### Exercise data
★ ★ ★ ★ ★
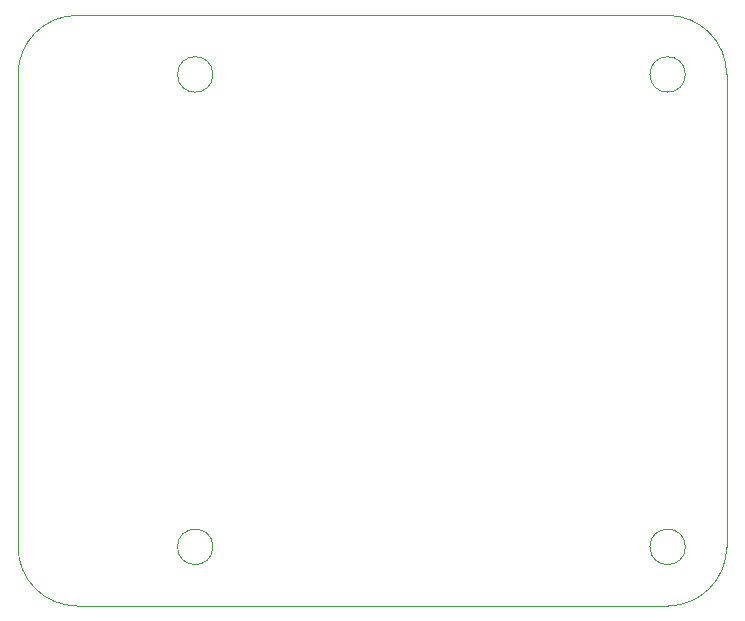
<source format=gbr>
%TF.GenerationSoftware,KiCad,Pcbnew,8.0.0-8.0.0-1~ubuntu20.04.1*%
%TF.CreationDate,2024-06-18T17:56:47-06:00*%
%TF.ProjectId,smart_sleeve,736d6172-745f-4736-9c65-6576652e6b69,rev?*%
%TF.SameCoordinates,Original*%
%TF.FileFunction,Profile,NP*%
%FSLAX46Y46*%
G04 Gerber Fmt 4.6, Leading zero omitted, Abs format (unit mm)*
G04 Created by KiCad (PCBNEW 8.0.0-8.0.0-1~ubuntu20.04.1) date 2024-06-18 17:56:47*
%MOMM*%
%LPD*%
G01*
G04 APERTURE LIST*
%TA.AperFunction,Profile*%
%ADD10C,0.050000*%
%TD*%
G04 APERTURE END LIST*
D10*
X150500000Y-81500000D02*
X150500000Y-121500000D01*
X210500000Y-121500000D02*
G75*
G02*
X205500000Y-126500000I-5000000J0D01*
G01*
X207000000Y-81500000D02*
G75*
G02*
X204000000Y-81500000I-1500000J0D01*
G01*
X204000000Y-81500000D02*
G75*
G02*
X207000000Y-81500000I1500000J0D01*
G01*
X207000000Y-121500000D02*
G75*
G02*
X204000000Y-121500000I-1500000J0D01*
G01*
X204000000Y-121500000D02*
G75*
G02*
X207000000Y-121500000I1500000J0D01*
G01*
X167000000Y-121500000D02*
G75*
G02*
X164000000Y-121500000I-1500000J0D01*
G01*
X164000000Y-121500000D02*
G75*
G02*
X167000000Y-121500000I1500000J0D01*
G01*
X155500000Y-126500000D02*
X160500000Y-126500000D01*
X155500000Y-126500000D02*
G75*
G02*
X150500000Y-121500000I0J5000000D01*
G01*
X205500000Y-76500000D02*
G75*
G02*
X210500000Y-81500000I0J-5000000D01*
G01*
X160500000Y-76500000D02*
X155500000Y-76500000D01*
X205500000Y-126500000D02*
X160500000Y-126500000D01*
X205500000Y-76500000D02*
X160500000Y-76500000D01*
X150500000Y-81500000D02*
G75*
G02*
X155500000Y-76500000I5000000J0D01*
G01*
X167000000Y-81500000D02*
G75*
G02*
X164000000Y-81500000I-1500000J0D01*
G01*
X164000000Y-81500000D02*
G75*
G02*
X167000000Y-81500000I1500000J0D01*
G01*
X210500000Y-121500000D02*
X210500000Y-81500000D01*
M02*

</source>
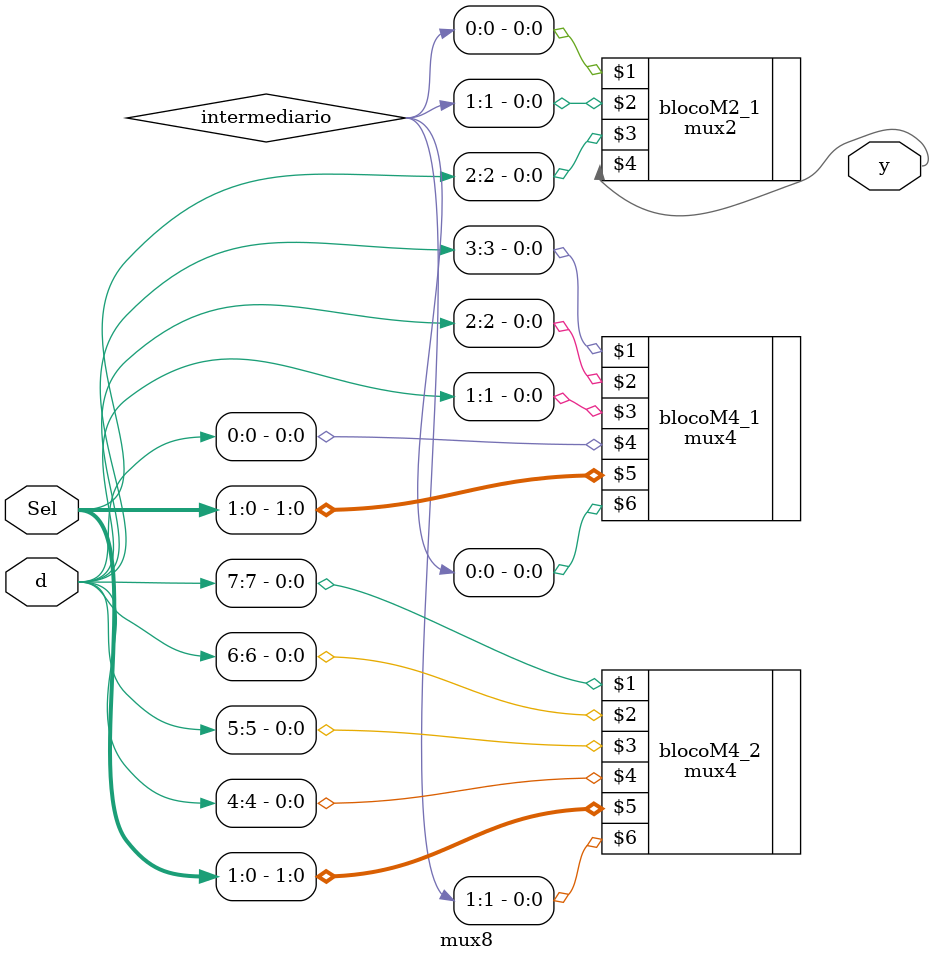
<source format=sv>
module mux8 (d, Sel, y);

	input logic [7:0] d;    
	input logic [2:0] Sel;
	logic [1:0]intermediario;
	output logic y;

mux4 blocoM4_1(d[3],d[2],d[1],d[0],Sel[1:0], intermediario[0]);
mux4 blocoM4_2(d[7],d[6],d[5],d[4],Sel[1:0], intermediario [1]);
mux2 blocoM2_1 (intermediario[0],intermediario[1], Sel[2], y);

endmodule


</source>
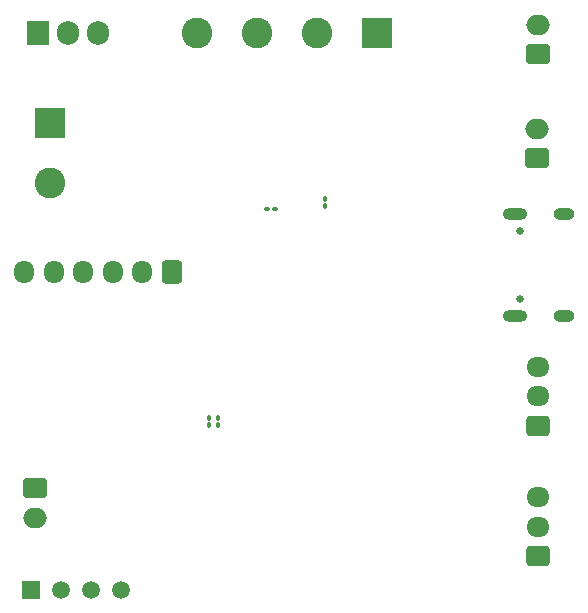
<source format=gbr>
%TF.GenerationSoftware,KiCad,Pcbnew,(7.0.0)*%
%TF.CreationDate,2023-07-04T17:47:27+03:00*%
%TF.ProjectId,IoT_Agrifarm,496f545f-4167-4726-9966-61726d2e6b69,rev?*%
%TF.SameCoordinates,Original*%
%TF.FileFunction,Soldermask,Bot*%
%TF.FilePolarity,Negative*%
%FSLAX46Y46*%
G04 Gerber Fmt 4.6, Leading zero omitted, Abs format (unit mm)*
G04 Created by KiCad (PCBNEW (7.0.0)) date 2023-07-04 17:47:27*
%MOMM*%
%LPD*%
G01*
G04 APERTURE LIST*
G04 Aperture macros list*
%AMRoundRect*
0 Rectangle with rounded corners*
0 $1 Rounding radius*
0 $2 $3 $4 $5 $6 $7 $8 $9 X,Y pos of 4 corners*
0 Add a 4 corners polygon primitive as box body*
4,1,4,$2,$3,$4,$5,$6,$7,$8,$9,$2,$3,0*
0 Add four circle primitives for the rounded corners*
1,1,$1+$1,$2,$3*
1,1,$1+$1,$4,$5*
1,1,$1+$1,$6,$7*
1,1,$1+$1,$8,$9*
0 Add four rect primitives between the rounded corners*
20,1,$1+$1,$2,$3,$4,$5,0*
20,1,$1+$1,$4,$5,$6,$7,0*
20,1,$1+$1,$6,$7,$8,$9,0*
20,1,$1+$1,$8,$9,$2,$3,0*%
G04 Aperture macros list end*
%ADD10RoundRect,0.250000X0.750000X-0.600000X0.750000X0.600000X-0.750000X0.600000X-0.750000X-0.600000X0*%
%ADD11O,2.000000X1.700000*%
%ADD12R,2.600000X2.600000*%
%ADD13C,2.600000*%
%ADD14RoundRect,0.250000X-0.750000X0.600000X-0.750000X-0.600000X0.750000X-0.600000X0.750000X0.600000X0*%
%ADD15R,1.905000X2.000000*%
%ADD16O,1.905000X2.000000*%
%ADD17R,1.500000X1.500000*%
%ADD18C,1.500000*%
%ADD19RoundRect,0.250000X0.600000X0.725000X-0.600000X0.725000X-0.600000X-0.725000X0.600000X-0.725000X0*%
%ADD20O,1.700000X1.950000*%
%ADD21C,0.650000*%
%ADD22O,2.100000X1.000000*%
%ADD23O,1.800000X1.000000*%
%ADD24RoundRect,0.250000X0.725000X-0.600000X0.725000X0.600000X-0.725000X0.600000X-0.725000X-0.600000X0*%
%ADD25O,1.950000X1.700000*%
%ADD26RoundRect,0.100000X-0.100000X0.130000X-0.100000X-0.130000X0.100000X-0.130000X0.100000X0.130000X0*%
%ADD27RoundRect,0.100000X0.130000X0.100000X-0.130000X0.100000X-0.130000X-0.100000X0.130000X-0.100000X0*%
G04 APERTURE END LIST*
D10*
%TO.C,BT201*%
X164693600Y-66598800D03*
D11*
X164693599Y-64098799D03*
%TD*%
D10*
%TO.C,BT202*%
X164719000Y-57785000D03*
D11*
X164718999Y-55284999D03*
%TD*%
D12*
%TO.C,J101*%
X151103399Y-56006999D03*
D13*
X146023400Y-56007000D03*
X140943400Y-56007000D03*
X135863400Y-56007000D03*
%TD*%
D14*
%TO.C,J103*%
X122191000Y-94528000D03*
D11*
X122190999Y-97027999D03*
%TD*%
D15*
%TO.C,Q102*%
X122401399Y-56006999D03*
D16*
X124941399Y-56006999D03*
X127481399Y-56006999D03*
%TD*%
D17*
%TO.C,U402*%
X121792999Y-103123999D03*
D18*
X124333000Y-103124000D03*
X126873000Y-103124000D03*
X129413000Y-103124000D03*
%TD*%
D12*
%TO.C,J102*%
X123392999Y-63621999D03*
D13*
X123393000Y-68702000D03*
%TD*%
D19*
%TO.C,J401*%
X133731000Y-76200000D03*
D20*
X131230999Y-76199999D03*
X128730999Y-76199999D03*
X126230999Y-76199999D03*
X123730999Y-76199999D03*
X121230999Y-76199999D03*
%TD*%
D21*
%TO.C,J104*%
X163257000Y-78551000D03*
X163257000Y-72771000D03*
D22*
X162756999Y-79980999D03*
D23*
X166936999Y-79980999D03*
D22*
X162756999Y-71340999D03*
D23*
X166936999Y-71340999D03*
%TD*%
D24*
%TO.C,J402*%
X164719000Y-100290000D03*
D25*
X164718999Y-97789999D03*
X164718999Y-95289999D03*
%TD*%
D24*
%TO.C,U401*%
X164719000Y-89241000D03*
D25*
X164718999Y-86740999D03*
X164718999Y-84240999D03*
%TD*%
D26*
%TO.C,R302*%
X136906000Y-88580000D03*
X136906000Y-89220000D03*
%TD*%
D27*
%TO.C,C208*%
X142458400Y-70916800D03*
X141818400Y-70916800D03*
%TD*%
D26*
%TO.C,C213*%
X146685000Y-70025000D03*
X146685000Y-70665000D03*
%TD*%
%TO.C,R303*%
X137668000Y-88580000D03*
X137668000Y-89220000D03*
%TD*%
M02*

</source>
★ ★ ★ ★ ★
### What you need to do
Considering only lines of the records that hold the string "corners", state how many there are and nothing else.

### Solution below
5